The report added: “The result was that, despite problems in former market hot-spots in southern Europe, the amount of PV capacity installed in 2012 was a record 30.5GW, up from 2011’s 28.8GW. However this came at reduced cost, contributing to an 11 per cent fall in overall solar investment last year, to $140 billion.
“Japan and Germany were two countries at the sharp end of the powerful trends in the solar market in 2012.
Japan saw investment in renewable energy (excluding research and development) surge 73 per cent to $16 billion.”
It disclosed that Germany saw renewables in vestments lip 35 per cent to $20 billion. “Part of this was down to a pause in offshore wind financings, as grid connection delays were addressed, but the major reason was that the 7.6GW of solar capacity installed in 2012 came at much lower cost than would have been the case in 2010 or 2011,” it added.
Despite high levels of investment in renewable energy, the report pointed out that generators were continuing to spend large sums on fossil-fuel assets. “In 2012, gross investment on coal, gas and oil power was an estimated $262 billion, some $2 billion higher than the total investment in renewable power capacity including large hydro. Net investment in fossil-fuel technologies, at $148 billion, was much less than that in renewable.”
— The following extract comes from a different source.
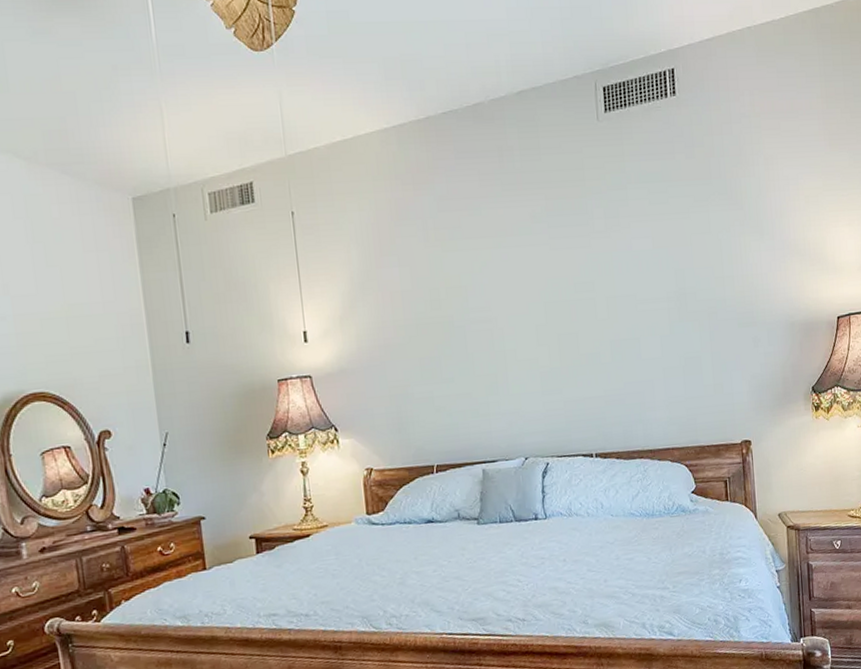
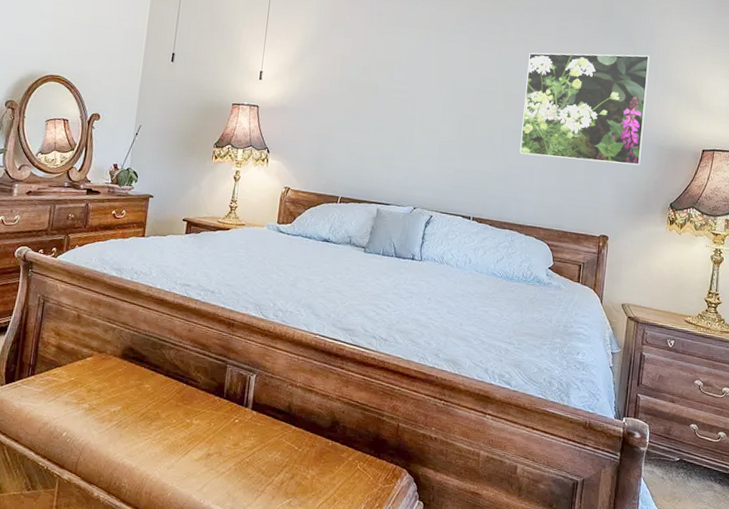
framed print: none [624,217,772,366] -> present [519,52,650,165]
It hinted that clean energy share prices had another poor year in 2012, the Wilder Hill New Energy Global Innovation Index, or NEX, slipping six per cent while wider stock markets gained. This followed a 40 per cent plunge in the previous year.
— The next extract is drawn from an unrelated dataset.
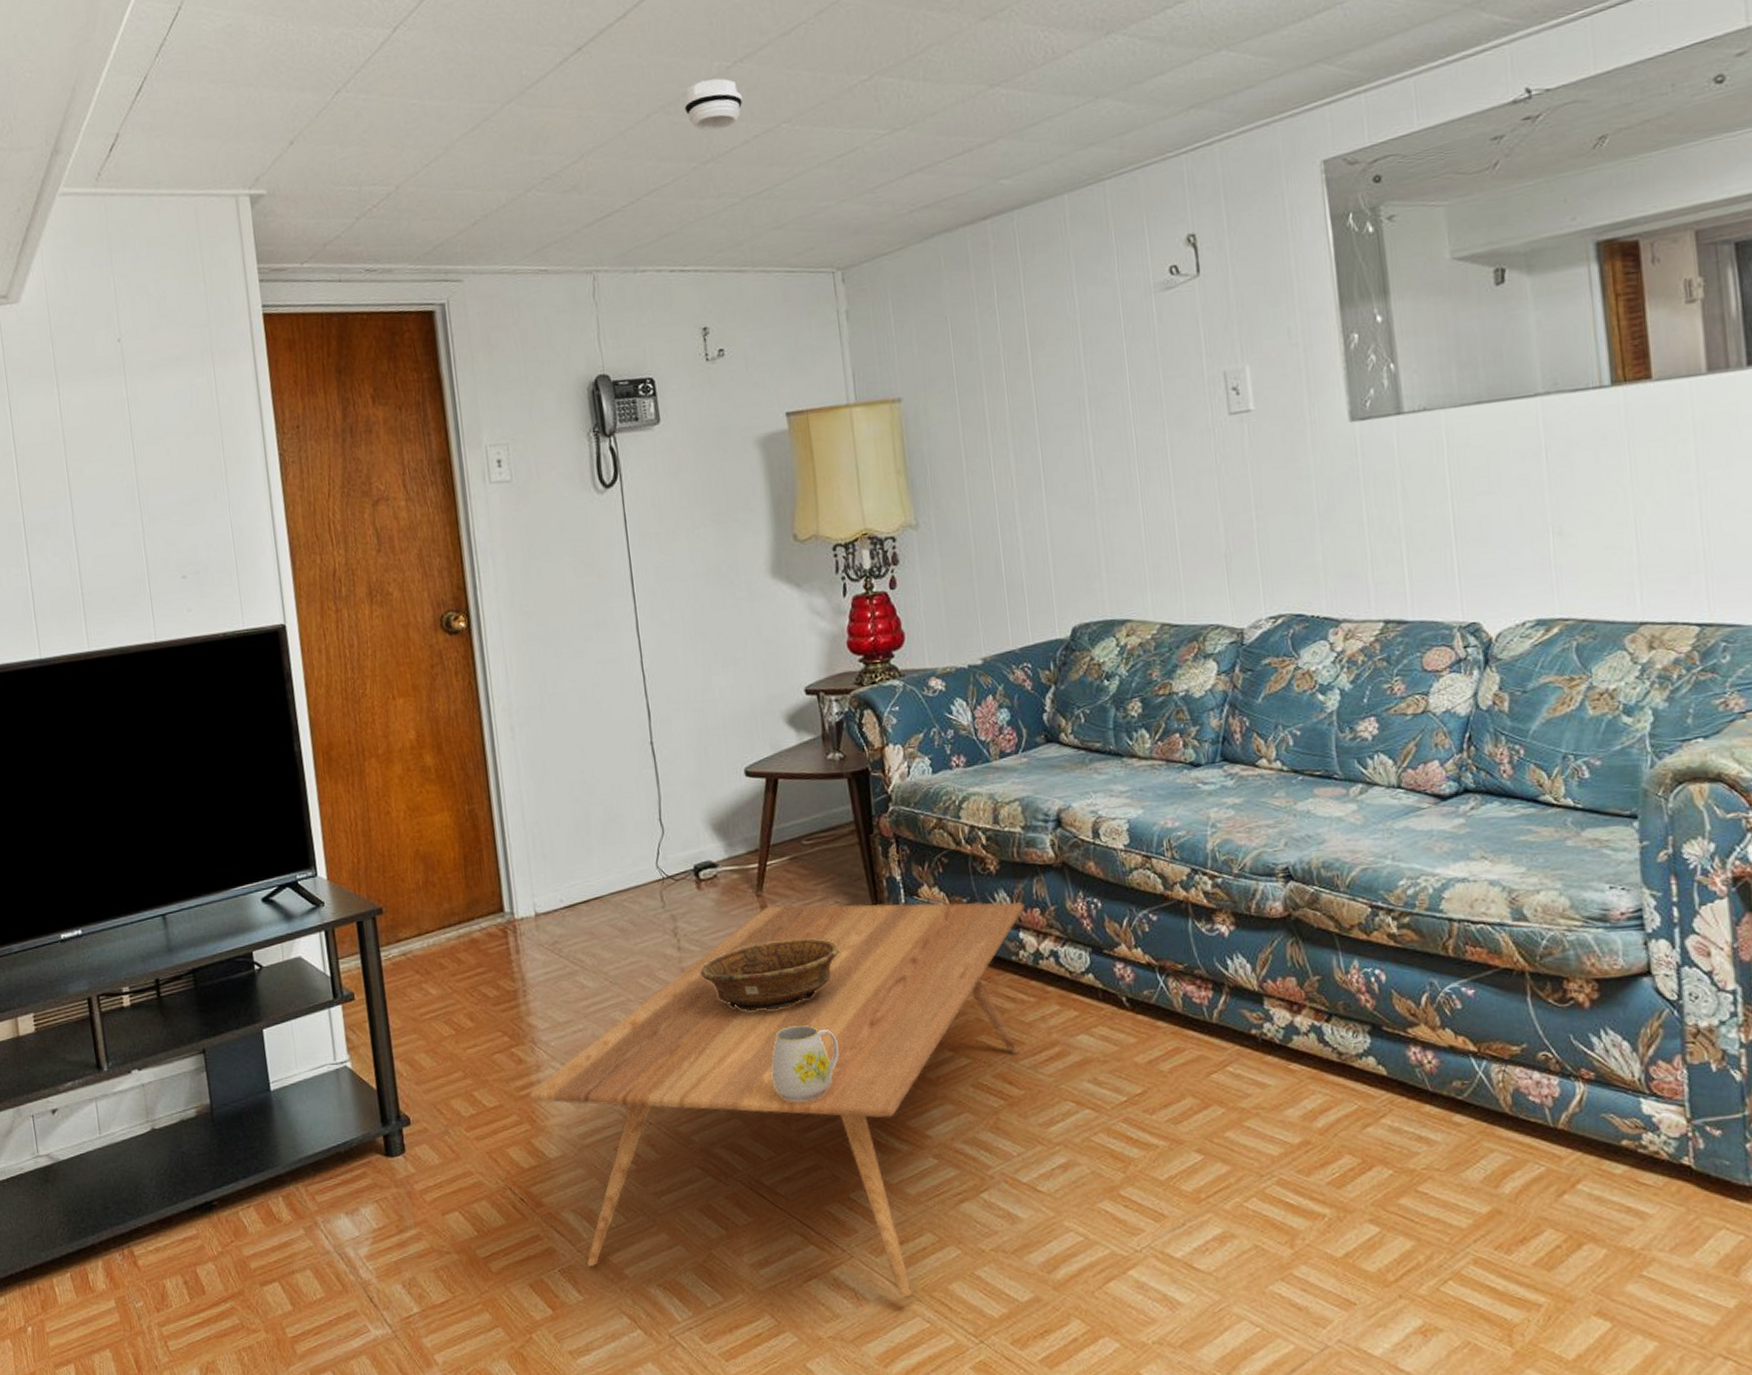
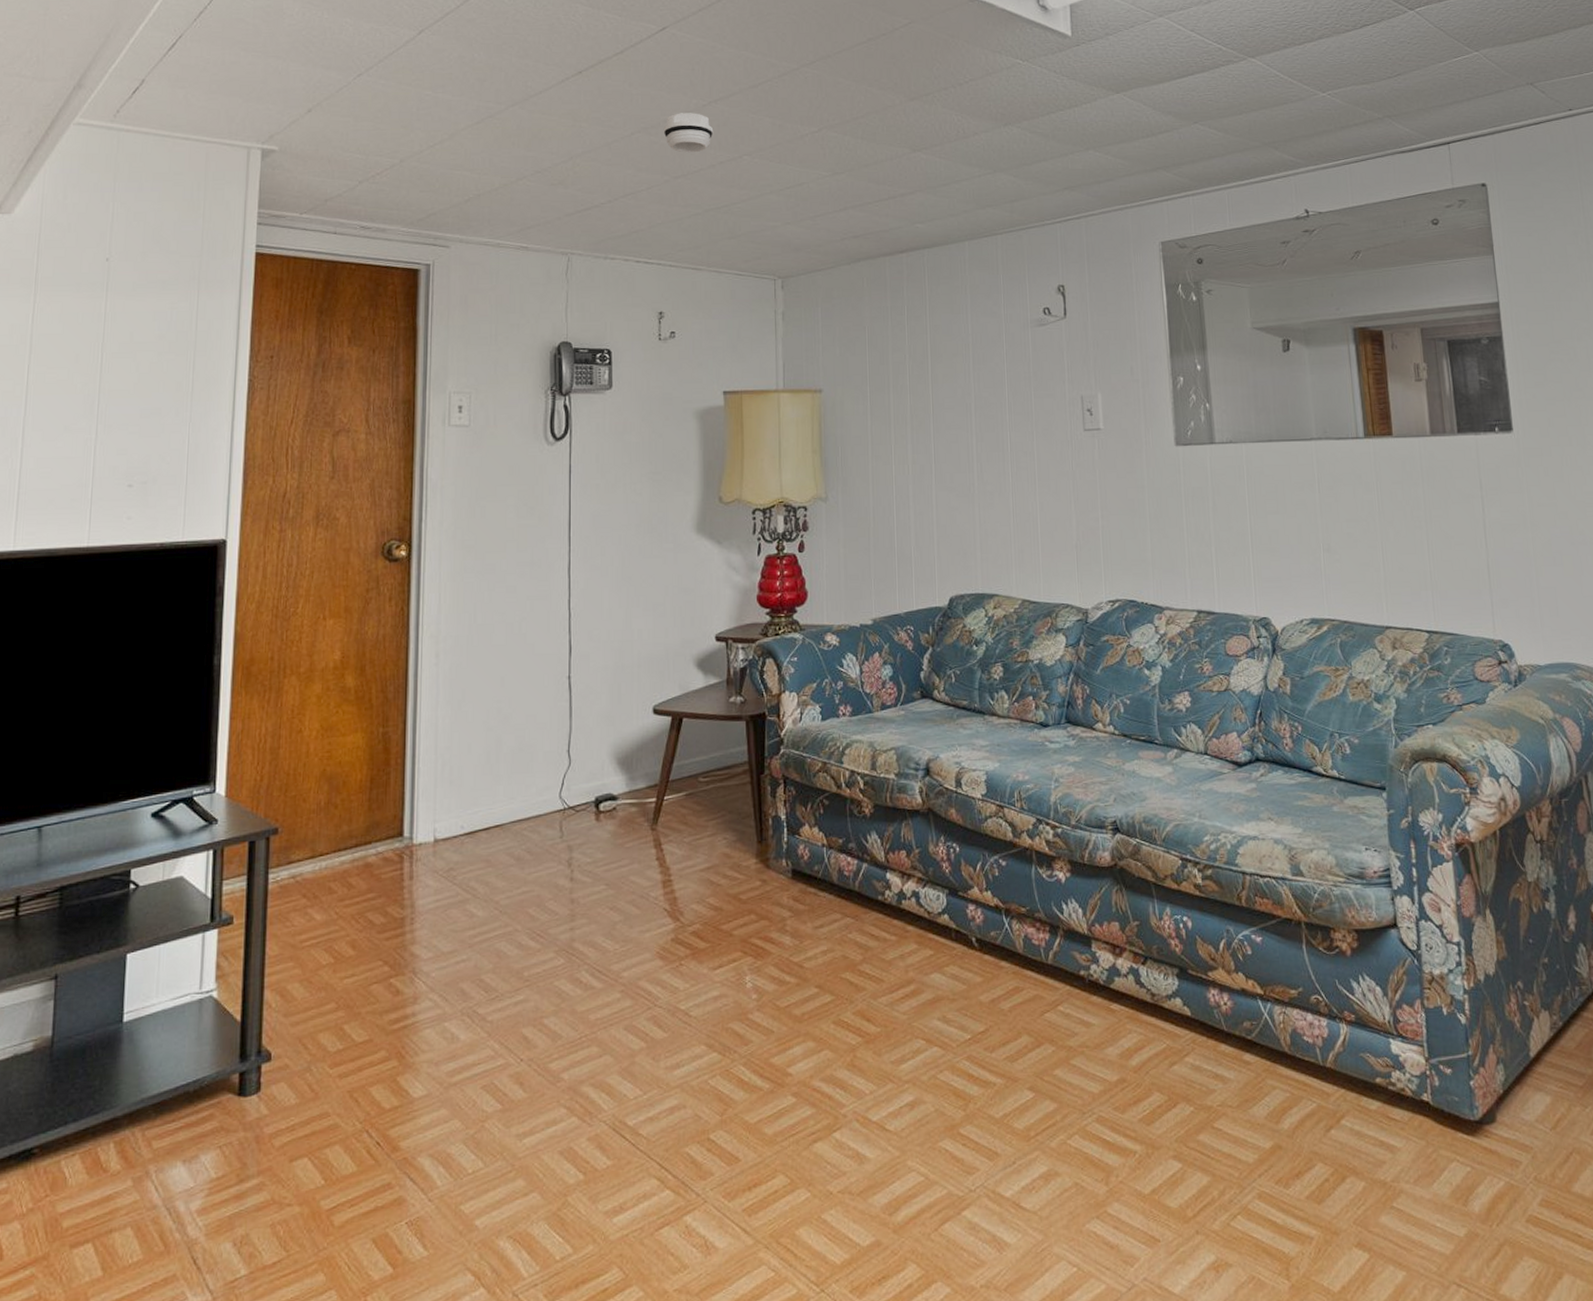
coffee table: present [528,901,1025,1298] -> none [400,839,893,1245]
decorative bowl: present [700,937,842,1011] -> none [589,872,725,944]
mug: present [770,1024,839,1103] -> none [646,958,713,1039]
“The NEX reached a low in late July some 78 per cent below its record level reached in November 2007, before beginning a rally that extended into 2013.
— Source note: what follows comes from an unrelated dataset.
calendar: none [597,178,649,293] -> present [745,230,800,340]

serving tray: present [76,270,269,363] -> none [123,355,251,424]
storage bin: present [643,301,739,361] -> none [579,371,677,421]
“The main reasons for the further under-performance of renewable energy shares last year were severe distress in the manufacturing supply chain for both wind and solar, caused by over-capacity; and investor unease about future prospects in the light of unhelpful policy moves in Europe and North America.
“There were contrasts in the trends seen among different categories of investment. Small-scale capacity was the strongest area, rising three per cent to $80 billion in 2012. Asset finance of large projects slipped 18 per cent to $149 billion,” it added.
It noted that investment in specialist renewable energy companies by public market investors dropped 61 per cent to $4 billion, while that by venture capital and private equity investors fell 30 per cent to $4 billion, the lowest since 2005. Corporate and government research and development spending, however, edged up one per cent to $10 billion.
It added that apart from the $244 billion worldwide investment, there was an important additional sum spent on new hydroelectric projects of more than 50MW.
“Some 22GW of such projects are estimated to have come online during 2012, equivalent to investment of around $33 billion.”
Information from The Guardian was used in this report.